*Action item*
Change every "chart" in the listing to "graph", keeping the rest of the wording the same. Leave the pictures out of your answer.

(Dataset records begins)

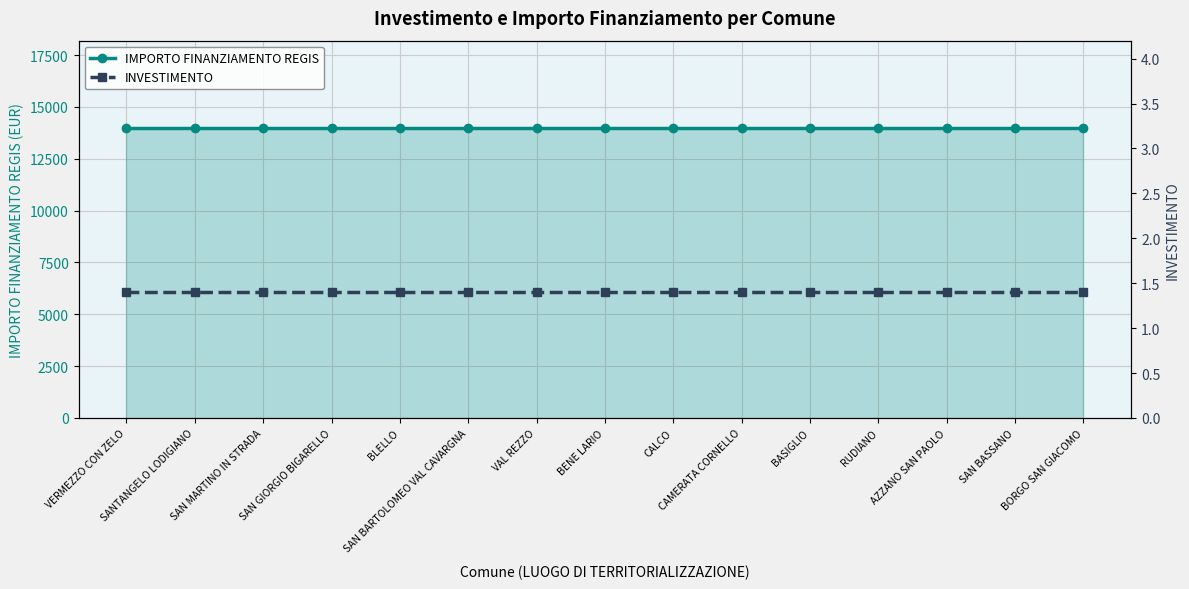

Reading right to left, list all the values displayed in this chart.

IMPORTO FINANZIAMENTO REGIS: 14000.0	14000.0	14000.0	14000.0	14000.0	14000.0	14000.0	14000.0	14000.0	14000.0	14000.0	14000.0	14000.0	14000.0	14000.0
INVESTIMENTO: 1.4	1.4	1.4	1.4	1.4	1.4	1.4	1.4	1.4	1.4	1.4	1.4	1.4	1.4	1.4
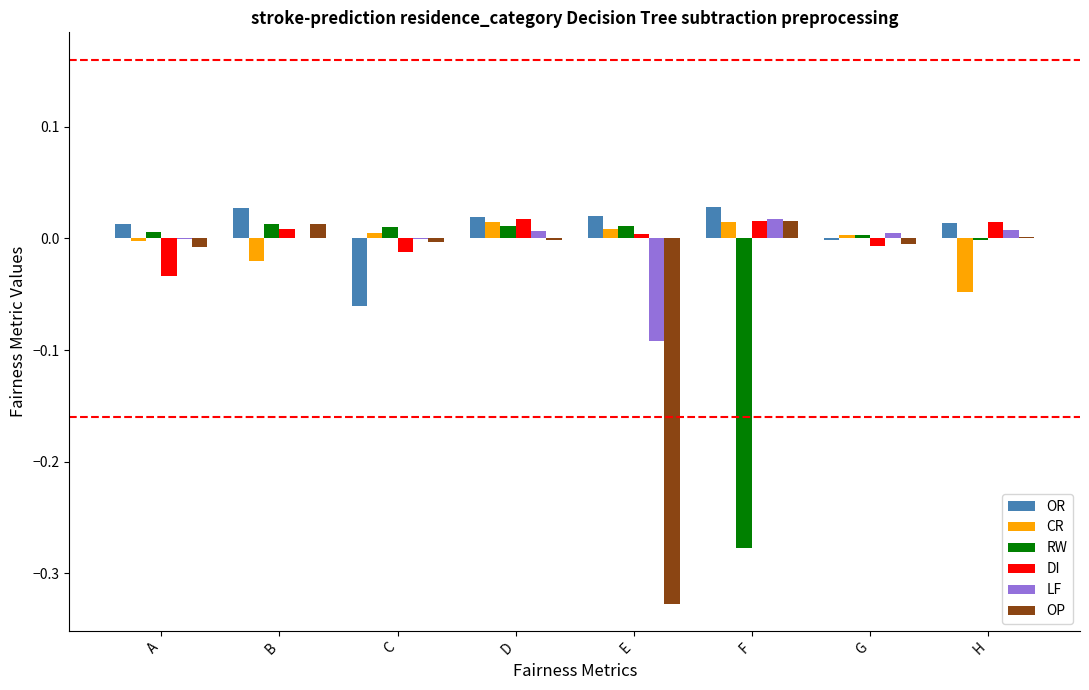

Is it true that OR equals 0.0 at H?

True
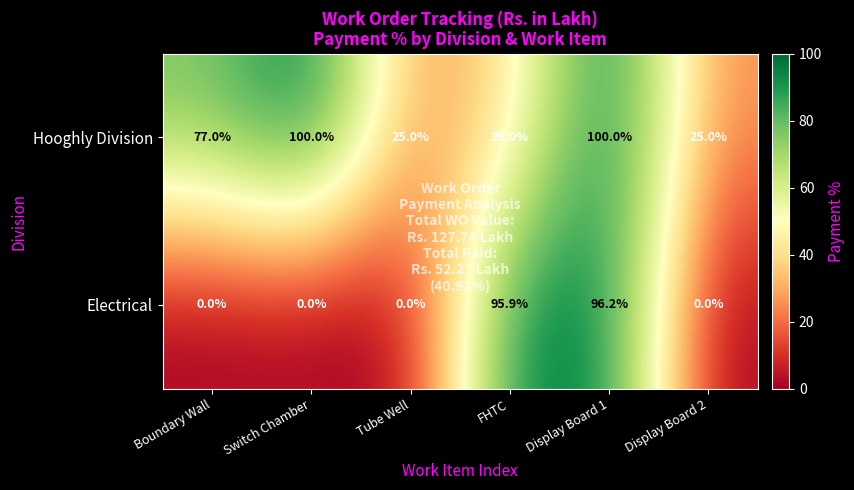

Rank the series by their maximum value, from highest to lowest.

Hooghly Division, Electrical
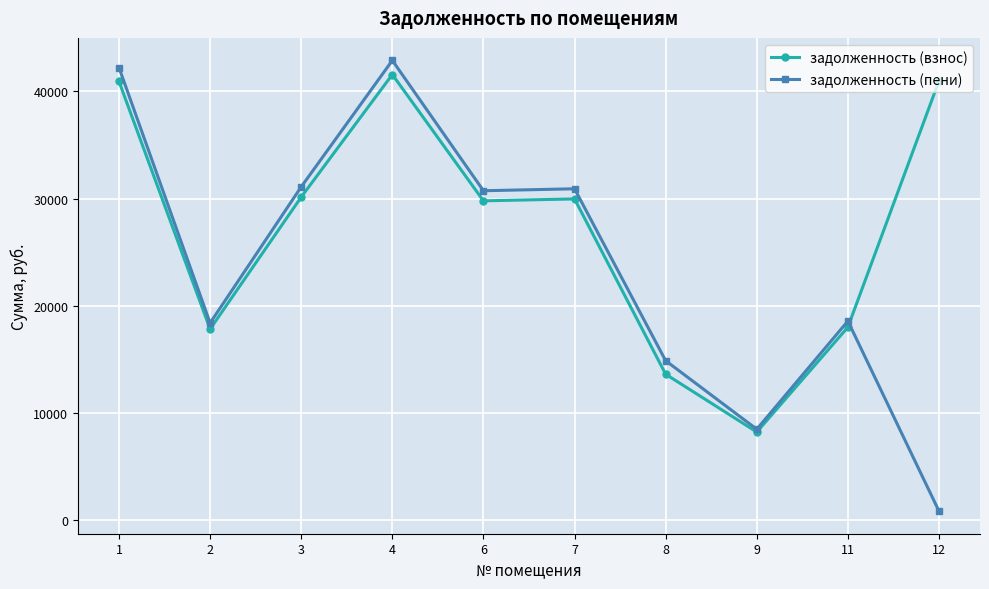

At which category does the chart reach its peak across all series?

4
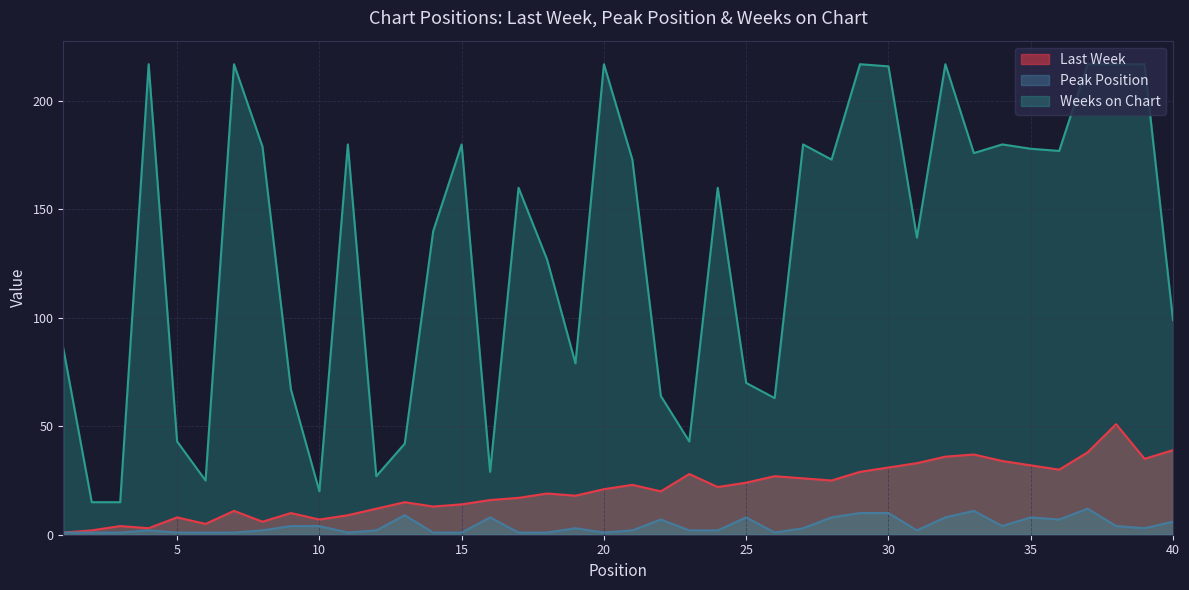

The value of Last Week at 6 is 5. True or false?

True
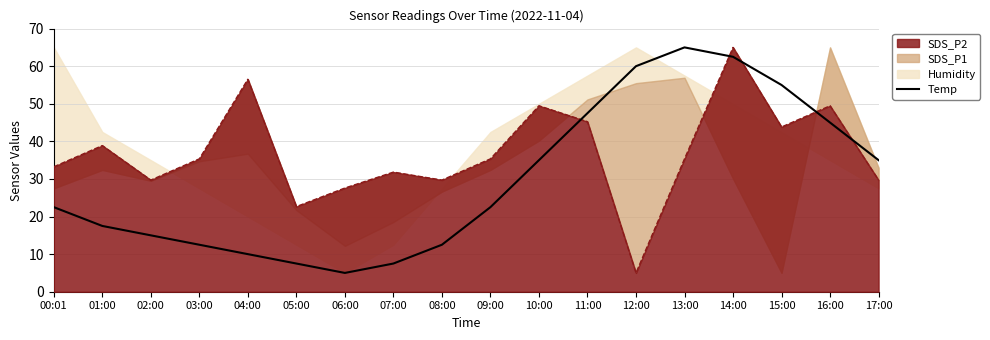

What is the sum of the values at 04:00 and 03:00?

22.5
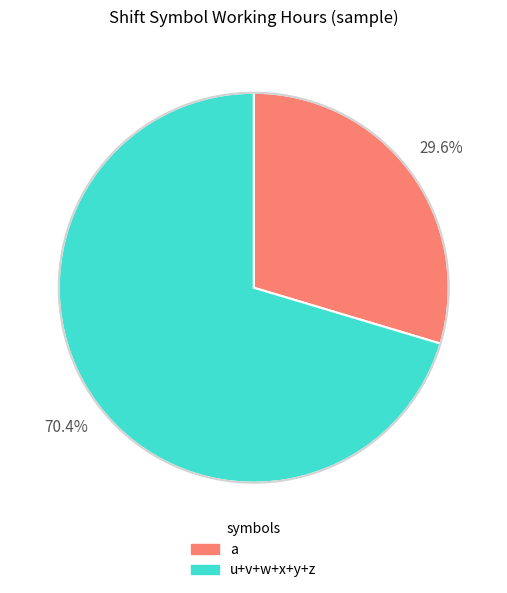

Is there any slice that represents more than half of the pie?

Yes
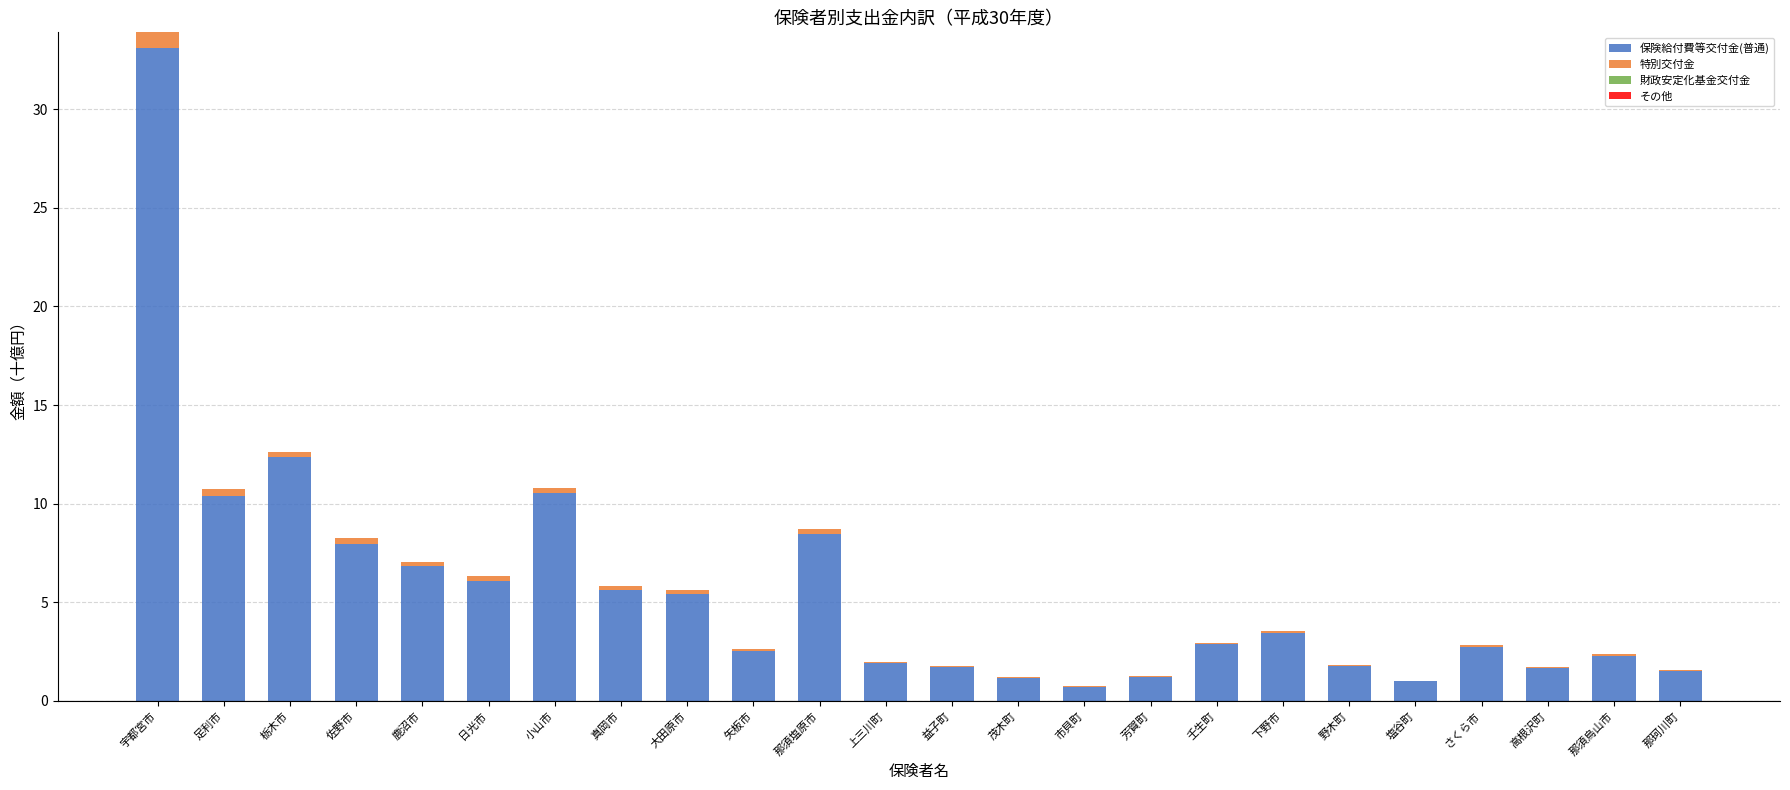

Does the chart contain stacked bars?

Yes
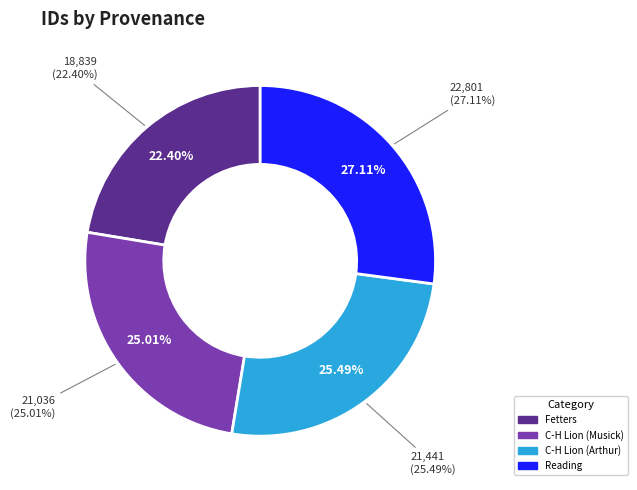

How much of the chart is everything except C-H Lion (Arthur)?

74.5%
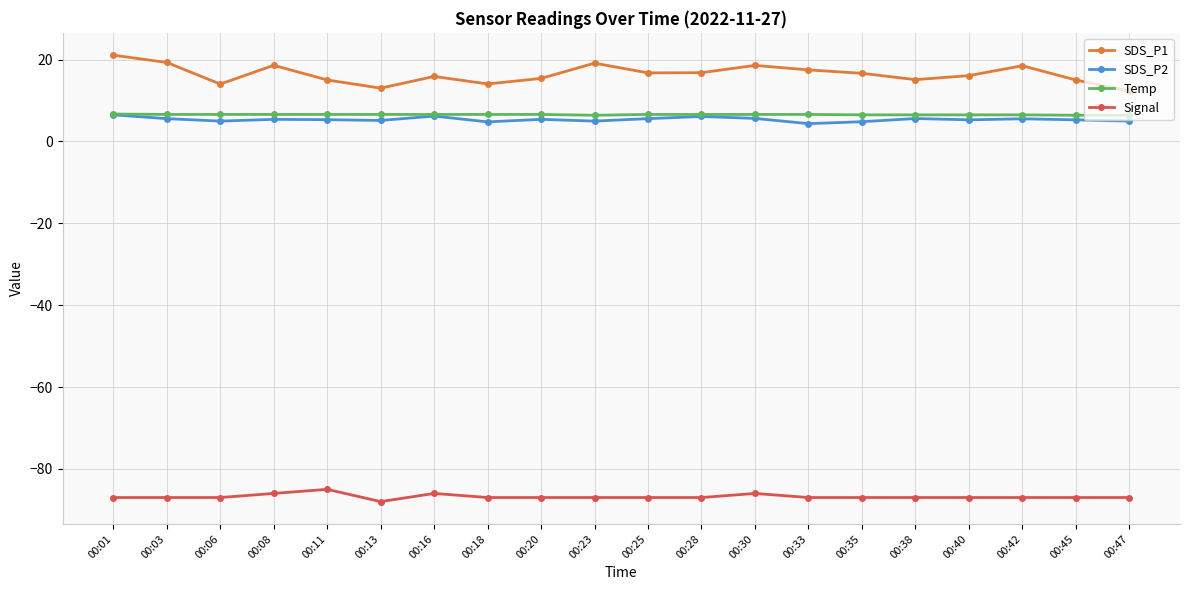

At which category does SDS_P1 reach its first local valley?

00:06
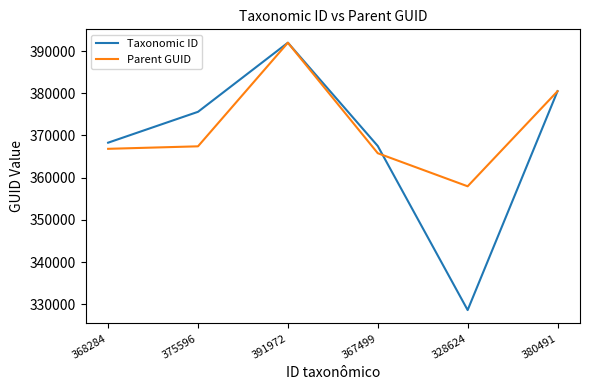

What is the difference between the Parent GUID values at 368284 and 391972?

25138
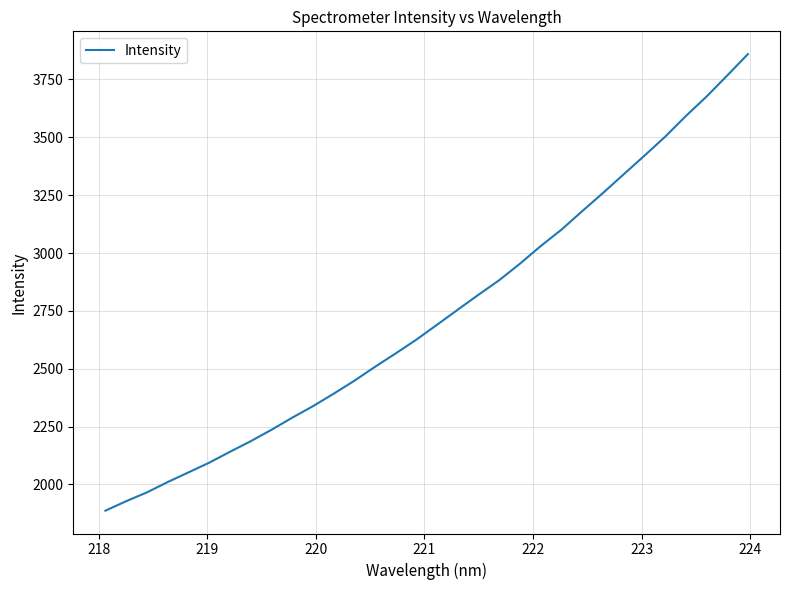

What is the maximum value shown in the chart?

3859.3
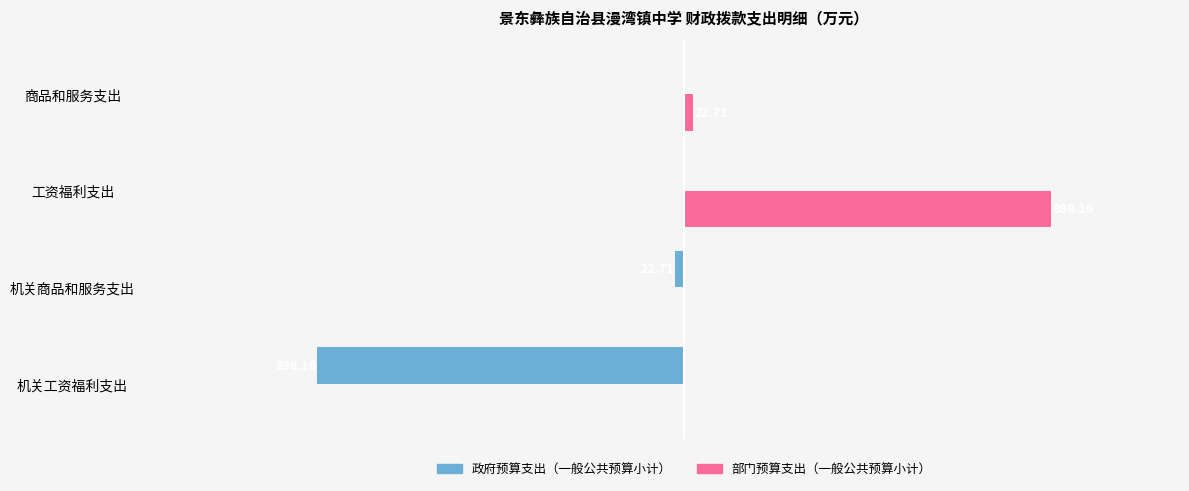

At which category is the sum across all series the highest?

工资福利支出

(Dataset records ends)

*Result of the task*
Reading right to left, list all the values displayed in this graph.

IMPORTO FINANZIAMENTO REGIS: 14000.0	14000.0	14000.0	14000.0	14000.0	14000.0	14000.0	14000.0	14000.0	14000.0	14000.0	14000.0	14000.0	14000.0	14000.0
INVESTIMENTO: 1.4	1.4	1.4	1.4	1.4	1.4	1.4	1.4	1.4	1.4	1.4	1.4	1.4	1.4	1.4

Is it true that OR equals 0.0 at H?

True

Rank the series by their maximum value, from highest to lowest.

Hooghly Division, Electrical

At which category does the graph reach its peak across all series?

4

The value of Last Week at 6 is 5. True or false?

True

What is the sum of the values at 04:00 and 03:00?

22.5

Is there any slice that represents more than half of the pie?

Yes

Does the graph contain stacked bars?

Yes

How much of the graph is everything except C-H Lion (Arthur)?

74.5%

At which category does SDS_P1 reach its first local valley?

00:06

What is the difference between the Parent GUID values at 368284 and 391972?

25138

What is the maximum value shown in the graph?

3859.3

At which category is the sum across all series the highest?

工资福利支出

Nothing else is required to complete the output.